STORED DATA
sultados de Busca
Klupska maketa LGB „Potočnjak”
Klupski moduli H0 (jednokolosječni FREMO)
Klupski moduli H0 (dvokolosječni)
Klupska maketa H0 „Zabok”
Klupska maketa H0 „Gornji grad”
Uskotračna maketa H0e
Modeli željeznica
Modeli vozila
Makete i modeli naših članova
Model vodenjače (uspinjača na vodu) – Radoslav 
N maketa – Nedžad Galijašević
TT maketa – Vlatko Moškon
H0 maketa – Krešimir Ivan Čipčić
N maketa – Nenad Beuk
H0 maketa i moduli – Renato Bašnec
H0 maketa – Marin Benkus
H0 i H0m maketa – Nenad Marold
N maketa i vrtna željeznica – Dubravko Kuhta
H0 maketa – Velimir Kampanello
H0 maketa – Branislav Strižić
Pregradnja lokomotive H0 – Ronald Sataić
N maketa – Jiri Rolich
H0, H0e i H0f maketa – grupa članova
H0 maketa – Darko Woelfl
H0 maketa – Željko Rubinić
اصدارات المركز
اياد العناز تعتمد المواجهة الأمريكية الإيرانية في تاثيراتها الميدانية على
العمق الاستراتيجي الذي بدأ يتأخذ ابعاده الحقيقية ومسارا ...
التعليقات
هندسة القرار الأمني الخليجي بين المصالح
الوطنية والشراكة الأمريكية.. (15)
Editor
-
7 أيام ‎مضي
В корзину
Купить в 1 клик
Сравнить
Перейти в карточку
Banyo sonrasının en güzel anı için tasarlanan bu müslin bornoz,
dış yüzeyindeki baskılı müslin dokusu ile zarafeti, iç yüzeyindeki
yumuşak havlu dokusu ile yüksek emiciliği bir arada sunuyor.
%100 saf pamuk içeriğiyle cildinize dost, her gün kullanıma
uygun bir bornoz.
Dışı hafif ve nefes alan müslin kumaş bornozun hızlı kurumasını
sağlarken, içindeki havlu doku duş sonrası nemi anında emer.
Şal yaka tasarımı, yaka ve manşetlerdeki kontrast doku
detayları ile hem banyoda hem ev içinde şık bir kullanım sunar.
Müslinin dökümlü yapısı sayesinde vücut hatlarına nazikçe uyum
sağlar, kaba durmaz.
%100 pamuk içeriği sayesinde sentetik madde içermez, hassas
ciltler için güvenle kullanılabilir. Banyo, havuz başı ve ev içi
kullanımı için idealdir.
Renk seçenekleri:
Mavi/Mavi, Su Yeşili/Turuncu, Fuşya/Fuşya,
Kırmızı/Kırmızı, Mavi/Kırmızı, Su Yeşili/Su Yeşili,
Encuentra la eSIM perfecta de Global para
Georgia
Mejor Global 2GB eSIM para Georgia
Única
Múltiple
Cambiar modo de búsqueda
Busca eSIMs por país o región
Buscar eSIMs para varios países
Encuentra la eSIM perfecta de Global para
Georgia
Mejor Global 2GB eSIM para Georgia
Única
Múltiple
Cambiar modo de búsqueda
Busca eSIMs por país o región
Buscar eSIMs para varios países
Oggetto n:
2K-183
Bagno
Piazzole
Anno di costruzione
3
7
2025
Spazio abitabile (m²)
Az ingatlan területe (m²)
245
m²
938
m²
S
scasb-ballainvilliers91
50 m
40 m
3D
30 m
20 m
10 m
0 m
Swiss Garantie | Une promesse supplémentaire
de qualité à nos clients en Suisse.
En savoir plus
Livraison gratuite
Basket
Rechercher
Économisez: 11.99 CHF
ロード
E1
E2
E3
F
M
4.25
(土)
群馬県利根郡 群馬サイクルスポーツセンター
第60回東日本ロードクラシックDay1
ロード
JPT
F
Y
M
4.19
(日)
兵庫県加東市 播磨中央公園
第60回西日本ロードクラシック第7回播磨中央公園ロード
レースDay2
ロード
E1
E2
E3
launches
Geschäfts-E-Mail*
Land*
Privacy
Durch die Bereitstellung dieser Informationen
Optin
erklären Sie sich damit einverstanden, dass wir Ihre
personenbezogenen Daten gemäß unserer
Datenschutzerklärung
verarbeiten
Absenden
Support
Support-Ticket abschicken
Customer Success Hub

==

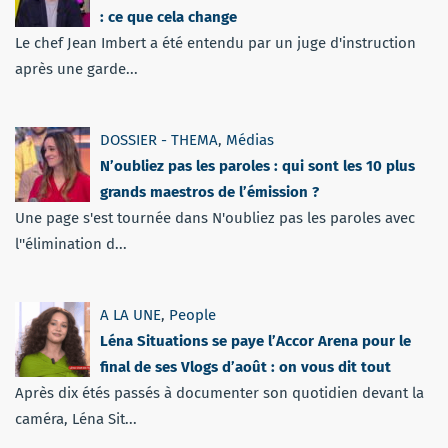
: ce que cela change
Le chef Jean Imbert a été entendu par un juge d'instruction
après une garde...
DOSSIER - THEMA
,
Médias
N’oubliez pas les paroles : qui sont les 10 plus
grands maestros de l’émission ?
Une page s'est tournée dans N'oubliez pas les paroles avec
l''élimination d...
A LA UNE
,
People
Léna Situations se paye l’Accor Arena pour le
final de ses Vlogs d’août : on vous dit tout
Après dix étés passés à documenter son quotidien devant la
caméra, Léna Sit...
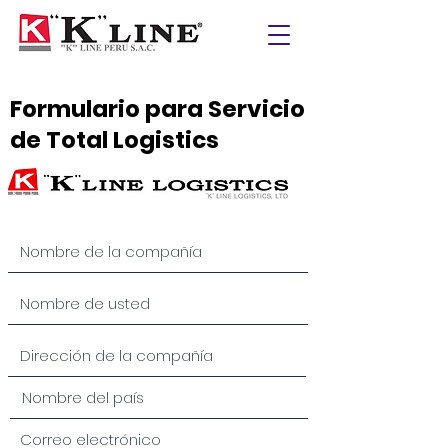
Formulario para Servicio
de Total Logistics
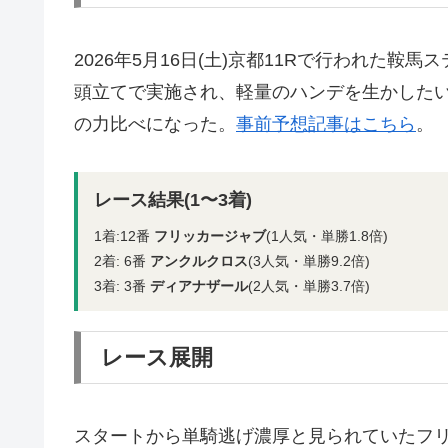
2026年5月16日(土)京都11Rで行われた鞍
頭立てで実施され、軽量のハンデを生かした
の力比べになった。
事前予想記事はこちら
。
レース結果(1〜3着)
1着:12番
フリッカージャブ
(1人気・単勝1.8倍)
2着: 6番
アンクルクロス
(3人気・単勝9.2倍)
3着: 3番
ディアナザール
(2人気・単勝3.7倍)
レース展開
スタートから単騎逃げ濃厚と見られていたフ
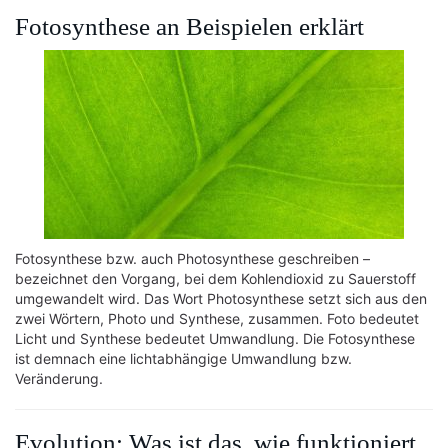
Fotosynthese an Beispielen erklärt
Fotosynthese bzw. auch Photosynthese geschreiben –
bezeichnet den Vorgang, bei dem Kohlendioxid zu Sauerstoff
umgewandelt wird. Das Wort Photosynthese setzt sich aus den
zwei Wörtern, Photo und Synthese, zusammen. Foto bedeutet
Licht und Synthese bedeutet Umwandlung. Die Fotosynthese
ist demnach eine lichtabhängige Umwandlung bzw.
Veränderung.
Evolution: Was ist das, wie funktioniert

WHAT YOU SHOULD DO
Only the number is wanted: how many lines of the data contain the word "dokusu"?

THE ANSWER
2